## Your tasks
A: Please rewrite the trip account from "The best part" to "become a hermit.", changing "underwhelmed" to "disappointed".
B: According to the trip account, what is mostly shipped out of the Port of Sacramento?

The food at the cafe was pretty good. We had spring rolls with shrimp and chicken "manapua" (Chinese steamed buns). Long lines and expensive, but good.

The best part of the museum was the "living roof." It wasn't as crowded as the rest of the place, and it was interesting.

All in all, though, I was underwhelmed. The Carnegie in Pittsburgh and the Museum of Natural History in NY are much better.

And I fear I am really not cut out for city life. San Francisco is a beautiful city, but arrghhhh! All those people. It made me want to crawl into a cave somewhere and become a hermit.

I was also struck by water restrictions in northern California. Low-flow faucets and shower heads everywhere. The toilets all had signs saying not to use too much TP because it would clog the low-flow toilet. The public bathrooms had signs about how you could reduce your water use at home. ("This toilet saves water. You can do the same at home by putting a brick in the tank!")

I stayed near the Port of Sacramento. It had just received a shipment of natural gas generators for a new power plant that was supposedly the heaviest shipment ever. Wind turbine blades go through there, too, with blades so large they hang off the end of the ship.

What's shipped out is mostly rice. Apparently, they flood the desert so they can grow rice, which is shipped to Japan. That doesn't seem like a wise use of water for an area that suffers from chronic water shortages.

California is a beautiful place, but I was happy to go home, where there's decent water pressure and a lot less people.

## Data supplied
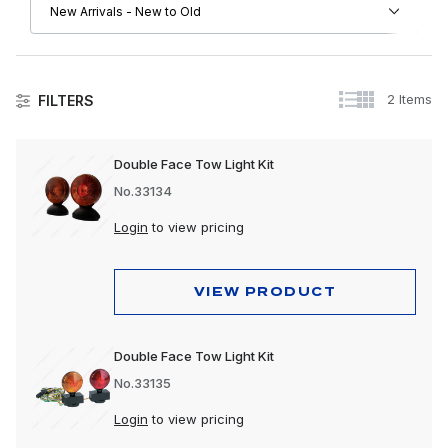
2 Items
FILTERS
Lighting
Double Face Tow Light Kit
Accessory Lights
No.33134
Auxiliary Lights
Login
to view pricing
Back-Up Lights
VIEW PRODUCT
Bulbs & Accessories
Bumper Lights
Double Face Tow Light Kit
Cab Lights
No.33135
Clearance & Marker Lights
Login
to view pricing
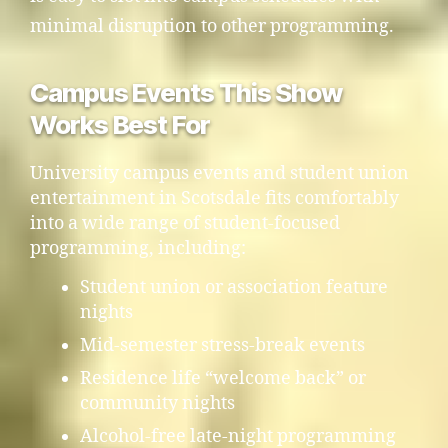
minimal disruption to other programming.
Campus Events This Show
Works Best For
University campus events and student union
entertainment in Scotsdale fits comfortably
into a wide range of student-focused
programming, including:
Student union or association feature
nights
Mid-semester stress-break events
Residence life “welcome back” or
community nights
Alcohol-free late-night programming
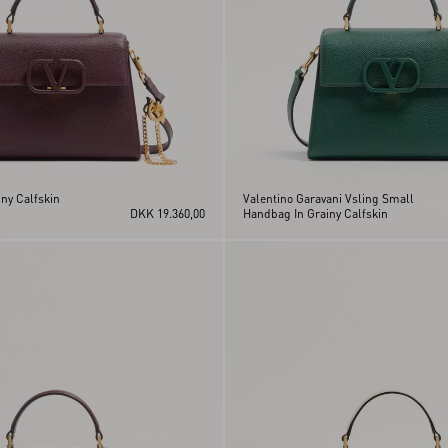
ny Calfskin
Valentino Garavani Vsling Small
DKK 19.360,00
Handbag In Grainy Calfskin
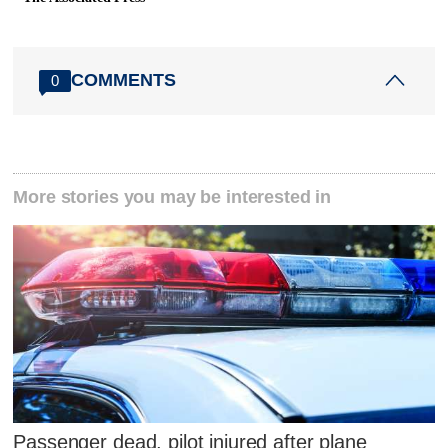
COMMENTS
0
More stories you may be interested in
Passenger dead, pilot injured after plane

## Responses to the tasks
A:
The best part of the museum was the "living roof." It wasn't as crowded as the rest of the place, and it was interesting.

All in all, though, I was disappointed. The Carnegie in Pittsburgh and the Museum of Natural History in NY are much better.

And I fear I am really not cut out for city life. San Francisco is a beautiful city, but arrghhhh! All those people. It made me want to crawl into a cave somewhere and become a hermit.

B: Mostly rice, which is shipped to Japan.